Verifique a compreensão:
(a) Responda, com base no texto sobre a revolução feminina:
(i) Em que cidade ficava a grande construtora onde trabalhava a engenheira?
(ii) O que a outra engenheira recusou antes de virar alvo de discriminação?
(iii) De que material é feito o teto que as mulheres precisam perceber próximo?
(b) Indique se cada afirmação concorda com o texto sobre a revolução feminina e justifique com as palavras do texto.
(i) As mulheres já conquistaram seu espaço.
(ii) A revolução feminina está em curso desde o século passado.
(iii) Basta ser uma profissional que se nega a atender os desejos machistas.

Trecho selecionado:
Rosas vermelhas são um gesto
cordial, talvez um presente entregue por reconhecimento momentâneo. O abraço e o beijo demonstrariam o afeto por
ela, que está ao lado, mas que podem atender convenções sociais. Homenagear
mulheres no dia 8 de março representa um ato de carinho, mas jamais poderiam
mascarar comportamentos rotineiros nas relações de gênero.
As mulheres ainda não completaram o ciclo revolucionário.
A revolução segue numa fase de transição que atropela os homens incapazes de
entendê-las -, embora também provoque deserções no universo feminino.
As vítimas não são apenas as mulheres que engrossam a
pilha de boletins de ocorrência nas delegacias, números que somados nos
indicam quanto o machismo se manifesta pelo olho roxo, pelos cortes, pelas
marcas de queimaduras, pelos corpos que entopem geladeiras de institutos
médicos.
Mulheres espancadas e mortas são a ponta mais cruel de um
iceberg de sangue. Hoje, nada tão falso ou tão politicamente correto do que
dizer que as mulheres conquistaram seu espaço. De que mulheres falamos? Qual
foi o preço pago para a aceitação no clã masculino?
Um das taxas deste pacote tributário é a mudança de sexo.
Não me refiro às cirurgias que geram novos desenhos orgânicos. A dor está na
interpretação teatral de outro gênero para se sentir pertencente a um grupo. O
mundo corporativo, por exemplo, transforma mulheres delicadas em machos
selvagens por conta de um salário, ainda assim, inferior.
Numa grande construtora, em São Paulo, uma engenheira
para sobreviver na obra repleta de homens passou a falar palavrões, beber em
demasia nas reuniões semanais e, como máximo da aceitação, fazia movimentos com
os quadris para simular que possuía um pênis. Outra engenheira, ao recusar
estilo viril da colega, virou alvo de discriminação. Ser educada virou um
defeito. Não beber era uma contravenção. O silêncio diante das piadas machistas
a tornou pecadora.
Muitas mulheres optam por aceitar as condições dos homens
para ganhar a carteirinha do clube deles. Entrar na associação não significa injetar
em si os valores masculinos. Nem integrar a diretoria. É a melancolia de quem
reproduz sem a consciência disso a forma machista de enxergar o mundo. A
metamorfose que se completa nos julgamentos de outras mulheres, que deixam de
ser semelhantes, mas como um pedaço de carne no açougue.
A revolução feminina, em curso desde o século passado,
deve ser retomada de maneira coletiva. Não basta ser uma profissional que se
nega a atender os desejos machistas. Desmantelar um exército de mulheres é a
estratégia recorrente do mundo masculino. Fingir-se tolerante é tática
utilitária contra o avanço das mulheres em territórios que pertenciam antes aos
homens.
Na vida prática, os homens, algemados voluntariamente em
valores arcaicos e selvagens, se unem e lutam para manter o estado de coisas. Aceitamos
como natural a exposição do corpo feminino como mercadoria na TV. Replicamos
suposições sexuais para as que ascenderam na empresa. Classificamos como mal
amadas aquelas que mergulham no trabalho para dar conta de mais um papel
social. Definimos a sensibilidade e a intuição, por ignorância ou inveja, como
qualidades menores, doidos para tê-las.
A revolução feminina está incompleta. Não são rosas
vermelhas, abraços ou outros gestos masculinos que carimbam a igualdade de
gêneros. Um ato de carinho pode ser o crime perfeito, a dominação imperceptível
do bruto. As mulheres precisam perceber que o teto está próximo, mas é feito de
vidro. Ponham os homens de lado! Depende de vocês o fechamento do ciclo.

Trechos dos registros:
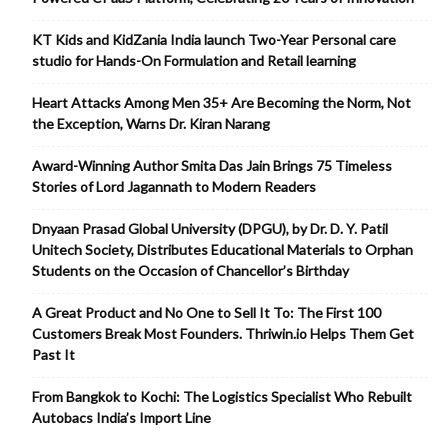
KT Kids and KidZania India launch Two-Year Personal care
studio for Hands-On Formulation and Retail learning
Heart Attacks Among Men 35+ Are Becoming the Norm, Not
the Exception, Warns Dr. Kiran Narang
Award-Winning Author Smita Das Jain Brings 75 Timeless
Stories of Lord Jagannath to Modern Readers
Dnyaan Prasad Global University (DPGU), by Dr. D. Y. Patil
Unitech Society, Distributes Educational Materials to Orphan
Students on the Occasion of Chancellor’s Birthday
A Great Product and No One to Sell It To: The First 100
Customers Break Most Founders. Thriwin.io Helps Them Get
Past It
From Bangkok to Kochi: The Logistics Specialist Who Rebuilt
Autobacs India’s Import Line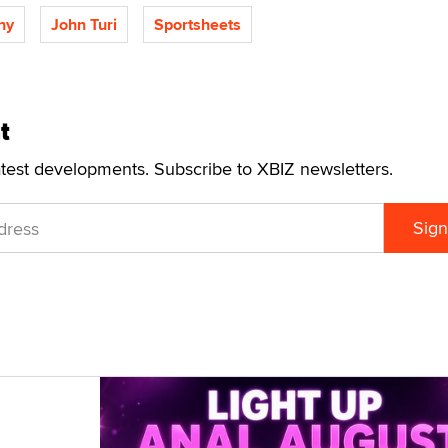
hy
John Turi
Sportsheets
t
atest developments. Subscribe to XBIZ newsletters.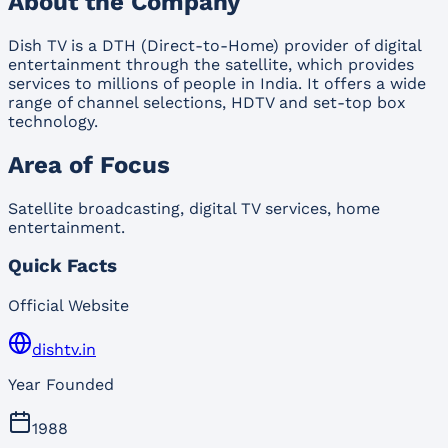
About the Company
Dish TV is a DTH (Direct-to-Home) provider of digital
entertainment through the satellite, which provides
services to millions of people in India. It offers a wide
range of channel selections, HDTV and set-top box
technology.
Area of Focus
Satellite broadcasting, digital TV services, home
entertainment.
Quick Facts
Official Website
dishtv.in
Year Founded
1988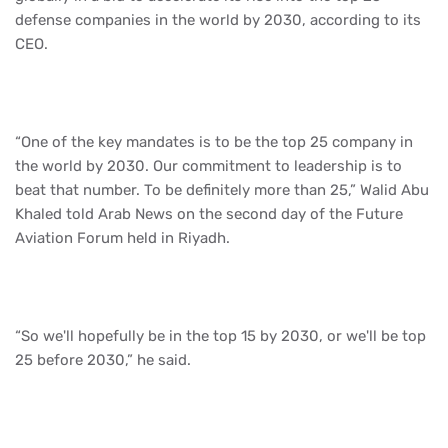
defense companies in the world by 2030, according to its
CEO.
“One of the key mandates is to be the top 25 company in
the world by 2030. Our commitment to leadership is to
beat that number. To be definitely more than 25,” Walid Abu
Khaled told Arab News on the second day of the Future
Aviation Forum held in Riyadh.
“So we'll hopefully be in the top 15 by 2030, or we'll be top
25 before 2030,” he said.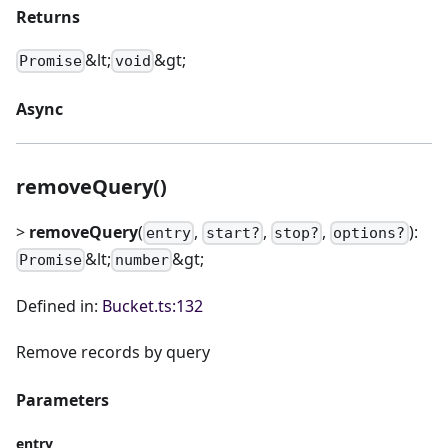
Returns
&lt;
&gt;
Promise
void
Async
removeQuery()
>
removeQuery
(
,
,
,
):
entry
start?
stop?
options?
&lt;
&gt;
Promise
number
Defined in:
Bucket.ts:132
Remove records by query
Parameters
entry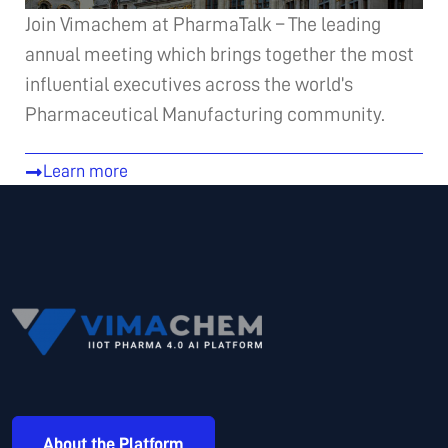
Join Vimachem at PharmaTalk – The leading
annual meeting which brings together the most
influential executives across the world’s
Pharmaceutical Manufacturing community.
Learn more
About the Platform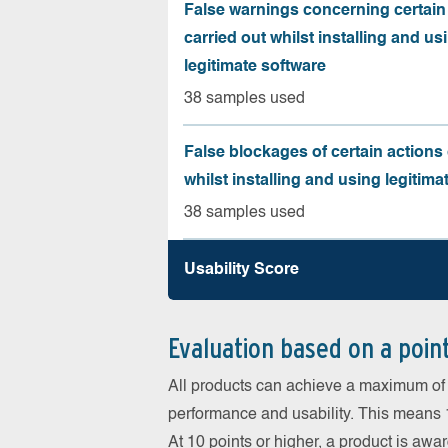
False warnings concerning certain
carried out whilst installing and us
legitimate software
38 samples used
False blockages of certain actions 
whilst installing and using legitima
38 samples used
Usability Score
Evaluation based on a poin
All products can achieve a maximum of 6
performance and usability. This means 18
At 10 points or higher, a product is aw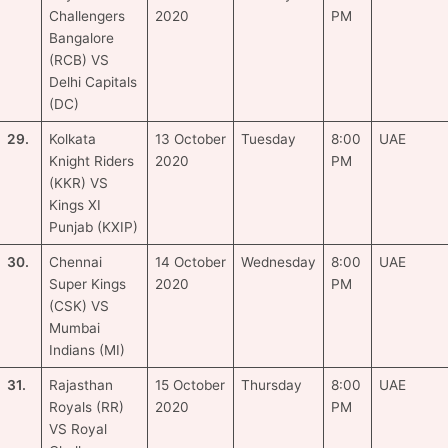
Challengers
2020
PM
Bangalore
(RCB) VS
Delhi Capitals
(DC)
29.
Kolkata
13 October
Tuesday
8:00
UAE
Knight Riders
2020
PM
(KKR) VS
Kings XI
Punjab (KXIP)
30.
Chennai
14 October
Wednesday
8:00
UAE
Super Kings
2020
PM
(CSK) VS
Mumbai
Indians (MI)
31.
Rajasthan
15 October
Thursday
8:00
UAE
Royals (RR)
2020
PM
VS Royal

Respostas:
(a)
(i) São Paulo.
(ii) O estilo viril da colega.
(iii) Vidro.

(b)
(i) Não: "Hoje, nada tão falso ou tão politicamente correto do que dizer que as mulheres conquistaram seu espaço."
(ii) Sim: "A revolução feminina, em curso desde o século passado, deve ser retomada de maneira coletiva."
(iii) Não: "Não basta ser uma profissional que se nega a atender os desejos machistas."